MATERIAL FOR THIS TASK:
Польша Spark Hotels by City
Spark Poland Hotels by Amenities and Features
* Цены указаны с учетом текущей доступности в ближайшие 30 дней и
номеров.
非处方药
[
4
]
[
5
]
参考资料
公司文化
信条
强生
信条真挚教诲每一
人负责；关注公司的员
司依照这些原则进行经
--
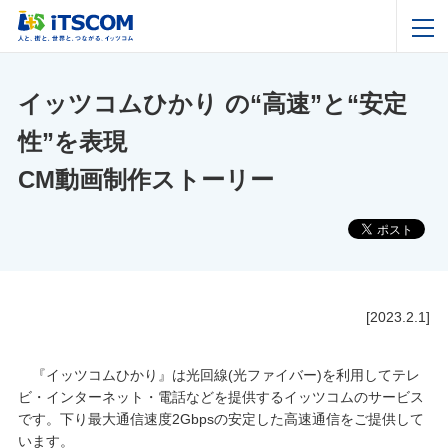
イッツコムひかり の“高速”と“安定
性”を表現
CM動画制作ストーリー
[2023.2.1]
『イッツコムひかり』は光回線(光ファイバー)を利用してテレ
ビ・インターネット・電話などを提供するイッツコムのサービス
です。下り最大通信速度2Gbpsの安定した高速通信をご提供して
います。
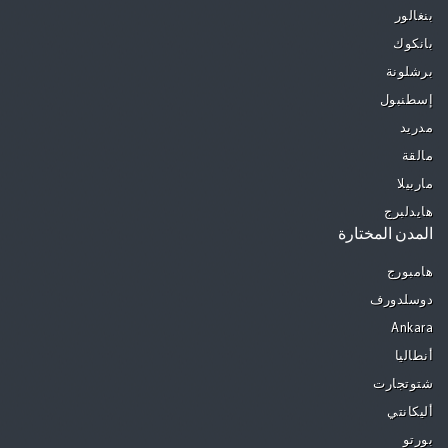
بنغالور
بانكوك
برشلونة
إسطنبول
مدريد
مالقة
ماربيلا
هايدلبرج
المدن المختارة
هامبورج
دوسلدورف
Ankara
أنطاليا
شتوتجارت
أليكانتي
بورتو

TO-DO ITEM:
Across the entries, each line containing the word "Spark" is to be counted once; the total alone is to be given.

SOLUTION FOR THIS EXERCISE:
2